──────── Фрагмент текста ────────
Б. М. Эйхенбаум. О прозе М. Кузмина

По изд.: Эйхенбаум Б. М. О литературе. М.: Сов. писатель, 1987. - С. 348-351.

 

Проза Кузмина еще не вошла в обиход — тем интереснее говорить о ней.

Его знают и любят больше как поэта.

Как будто легкая, как будто не требующая от читателя ничего, кроме любви к чтению, проза его кажется, однако, странной, непривычной, загадочной. Французское изящество соединяется у него с какой-то византийской замысловатостью, «прекрасная ясность» — с витиеватыми узорами быта и психологии, «не думающее о цели» искусство — с неожиданными тенденциями.

Традиции Кузмина — своеобразны и глубоко органичны. С одной стороны — латинский запад, главным образом Франция. Из современников — Анри де Ренье и Анатоль Франс; из прошлого — авантюрный роман XYII - XYIII веков: Сорель, Лесаж, Прево. Но линия эта идет еще дальше — к византийскому роману, к древнерусской экзотике. Отсюда — естественное тяготение к Лескову — единственному, пожалуй, русскому учителю Кузмина: «сокровищница русской речи, которую нужно бы иметь настольной книгой наравне с словарем Даля», как говорит он сам о Лескове.
────────
### Задания упражнения
- A) Как звучит по-английски предложение из статьи о прозе Кузмина: «Его знают и любят больше как поэта»?
- B) Допишите следующую часть статьи о прозе Кузмина, начав сразу после её последней фразы.
──────── Исходные данные ────────
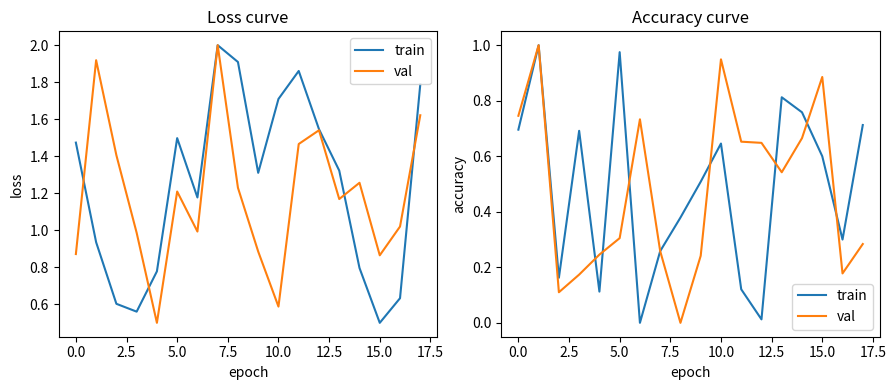

Reading left to right, extract all data points from this chart.

train: 0.7	1.0	0.2	0.7	0.1	1.0	0.0	0.3	0.4	0.5	0.6	0.1	0.0	0.8	0.8	0.6	0.3	0.7
val: 0.7	1.0	0.1	0.2	0.2	0.3	0.7	0.3	0.0	0.2	0.9	0.7	0.6	0.5	0.7	0.9	0.2	0.3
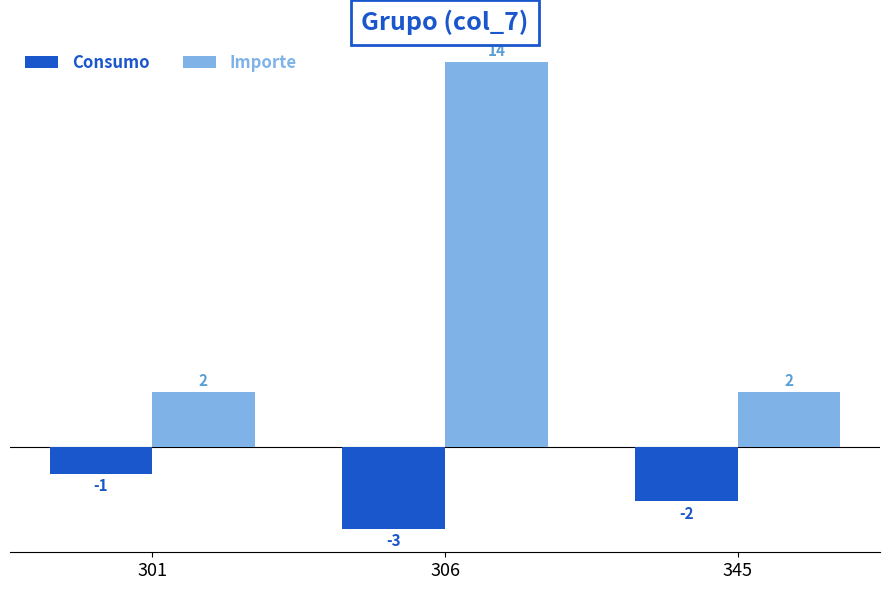

Read the Consumo value at 306.

-3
────────
### Ответы по заданиям
- A) He is known and loved more as a poet.

- B)
Возрождение этой младшей линии (Даль, Мельников-Печерский, Лесков), подавленной и затерянной в русской прозе эпохи Достоевского и Толстого, глубоко знаменательно. Тут Кузмин соприкасается с Ремизовым. Лесков — сказитель, знаток древнерусских житий, прологов и легенд, не столько бытописатель и психолог, сколько рассказчик и стилизатор («Запечатленный ангел»), оказавшийся в свое время глубоко несовременным, является теперь одним из главных вдохновителей и учителей новой школы.

Таковы сложные и очень интересные традиции Кузмина. Странное на первый взгляд сочетание Анатоля Франса и Лескова представлено совершенно законным и органическим. Эта новизна сочетаний и традиций делает его прозу чрезвычайно сложной.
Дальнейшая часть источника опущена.